- Born: 9 September 1957 (age 68) Brisighella, Italy
- Education: University of Bologna
- Occupations: Race engineer Technical director
- Years active: 1988–2006
- Employer(s): Minardi Scuderia Toro Rosso

= Gabriele Tredozi =

Italian motor racing engineer (born 1957)

Gabriele Tredozi (born 9 September 1957) is a former engineer with the Minardi and Scuderia Toro Rosso Formula One teams.

== Career ==
Tredozi was born in Brisighella on 9 September 1957. While studying mechanical engineering at Bologna University, Tredozi began working for the Minardi Formula One team as an assistant race engineer in 1988 for Pierluigi Martini and Adrián Campos. Tredozi would be Martini's race engineer for five seasons between 1989 and 1991 and again from 1994 to 1995 after Martini returned to Minardi following the dissolvement of Scuderia Italia into the Minardi operation. Tredozi was also race engineer for Christian Fittipaldi, Fabrizio Barbazza, and Pedro Lamy.

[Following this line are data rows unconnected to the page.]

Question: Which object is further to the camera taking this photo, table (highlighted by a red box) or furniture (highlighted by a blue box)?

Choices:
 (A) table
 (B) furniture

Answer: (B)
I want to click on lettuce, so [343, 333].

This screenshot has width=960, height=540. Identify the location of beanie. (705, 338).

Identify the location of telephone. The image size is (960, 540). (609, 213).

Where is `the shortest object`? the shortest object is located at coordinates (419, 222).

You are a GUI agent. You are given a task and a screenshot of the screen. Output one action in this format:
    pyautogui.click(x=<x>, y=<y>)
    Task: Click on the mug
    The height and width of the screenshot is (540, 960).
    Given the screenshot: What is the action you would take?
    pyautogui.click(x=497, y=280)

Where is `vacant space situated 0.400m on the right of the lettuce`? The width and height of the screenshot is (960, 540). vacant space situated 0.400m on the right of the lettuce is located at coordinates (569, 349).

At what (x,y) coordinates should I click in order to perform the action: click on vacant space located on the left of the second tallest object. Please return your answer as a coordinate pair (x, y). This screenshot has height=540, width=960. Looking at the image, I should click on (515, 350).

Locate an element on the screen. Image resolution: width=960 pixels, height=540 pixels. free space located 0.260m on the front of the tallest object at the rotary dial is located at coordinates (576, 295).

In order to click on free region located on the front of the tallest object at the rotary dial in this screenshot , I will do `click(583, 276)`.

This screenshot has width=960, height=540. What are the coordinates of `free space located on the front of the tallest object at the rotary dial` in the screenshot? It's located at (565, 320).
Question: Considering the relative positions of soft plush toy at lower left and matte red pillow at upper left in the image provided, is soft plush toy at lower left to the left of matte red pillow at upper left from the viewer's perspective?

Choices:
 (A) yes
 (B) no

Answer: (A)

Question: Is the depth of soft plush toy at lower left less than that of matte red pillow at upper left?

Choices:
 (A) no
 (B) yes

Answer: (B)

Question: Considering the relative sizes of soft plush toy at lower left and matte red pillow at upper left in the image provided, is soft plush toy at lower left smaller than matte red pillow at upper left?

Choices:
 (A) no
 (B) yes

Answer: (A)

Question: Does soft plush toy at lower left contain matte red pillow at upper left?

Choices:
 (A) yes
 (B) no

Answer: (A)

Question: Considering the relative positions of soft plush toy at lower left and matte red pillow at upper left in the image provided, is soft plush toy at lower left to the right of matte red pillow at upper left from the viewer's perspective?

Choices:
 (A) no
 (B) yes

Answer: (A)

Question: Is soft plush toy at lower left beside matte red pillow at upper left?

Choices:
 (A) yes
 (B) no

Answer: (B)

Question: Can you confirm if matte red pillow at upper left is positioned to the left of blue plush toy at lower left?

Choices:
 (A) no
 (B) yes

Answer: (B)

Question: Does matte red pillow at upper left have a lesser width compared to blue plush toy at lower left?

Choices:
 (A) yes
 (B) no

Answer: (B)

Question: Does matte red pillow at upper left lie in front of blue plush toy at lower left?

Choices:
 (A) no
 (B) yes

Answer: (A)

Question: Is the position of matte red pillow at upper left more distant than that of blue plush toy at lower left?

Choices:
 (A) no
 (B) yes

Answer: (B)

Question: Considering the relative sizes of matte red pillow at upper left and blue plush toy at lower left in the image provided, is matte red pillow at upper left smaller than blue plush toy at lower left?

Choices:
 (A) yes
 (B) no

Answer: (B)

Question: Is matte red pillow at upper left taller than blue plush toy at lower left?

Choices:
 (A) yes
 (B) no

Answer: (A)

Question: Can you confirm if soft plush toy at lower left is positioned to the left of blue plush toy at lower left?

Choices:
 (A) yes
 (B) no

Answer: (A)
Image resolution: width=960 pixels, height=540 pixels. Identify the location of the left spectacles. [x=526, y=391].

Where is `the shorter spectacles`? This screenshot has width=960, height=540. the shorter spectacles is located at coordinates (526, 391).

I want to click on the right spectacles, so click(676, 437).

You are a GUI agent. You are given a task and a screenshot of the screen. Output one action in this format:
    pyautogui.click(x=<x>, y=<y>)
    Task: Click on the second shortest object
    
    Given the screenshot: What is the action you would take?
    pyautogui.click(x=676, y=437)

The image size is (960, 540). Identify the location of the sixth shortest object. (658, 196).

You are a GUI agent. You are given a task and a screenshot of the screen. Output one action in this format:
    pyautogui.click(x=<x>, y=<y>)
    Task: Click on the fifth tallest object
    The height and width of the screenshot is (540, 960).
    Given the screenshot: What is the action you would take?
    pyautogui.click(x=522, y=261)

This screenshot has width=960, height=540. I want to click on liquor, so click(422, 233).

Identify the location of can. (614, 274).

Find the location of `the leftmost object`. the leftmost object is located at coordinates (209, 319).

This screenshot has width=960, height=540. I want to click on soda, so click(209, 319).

In 1995, following the departure of Aldo Costa to Scuderia Ferrari and Rene Hilorst to Sauber, he was appointed as the Minardi's chief engineer, a role where he was responsible for both the design and production areas, as well as for on-track technical management. Tredozi was a key member of the tripartite design team at Minardi alongside Mauro Gennaro and Mariano Alperin responsible for creating the Minardi M197. The following season, Gustav Brunner was appointed Technical Director and Tredozi remained as chief engineer supporting on the design of the M198, M01, and PS01. In 2001, when Brunner moved to the new Toyota team, Tredozi became technical director and controlled the day-to-day operation of the drawing office, as well as the technical staff. Tredozi would hold the position as Technical Director throughout Paul Stoddart's ownership of Minardi. After the team was sold to Red Bull GmbH and rebranded as Scuderia Toro Rosso, Tredozi remained with the team until September 2006 when he was replaced by Alex Hitzinger.

In 2008, Tredozi joined Sky Sport Italia's Formula One punditry team alongside the likes of Marc Gene, Tamara Ecclestone, and Gabriele Tarquini. In the same year, Treodzi was appointed as Technical Director of Scuderia Playteam for their campaign in Superleague Formula. After the team withdrew from competition in 2009, Tredozi joined Dallara to support work on the new Campos Meta F1 car, which would later become the Hispania F110 ahead of their entry to Formula One in 2010.

== Personal life ==
Tredozi is married to Claudia. Together, they has one son, Tommaso. His main hobby is cycling.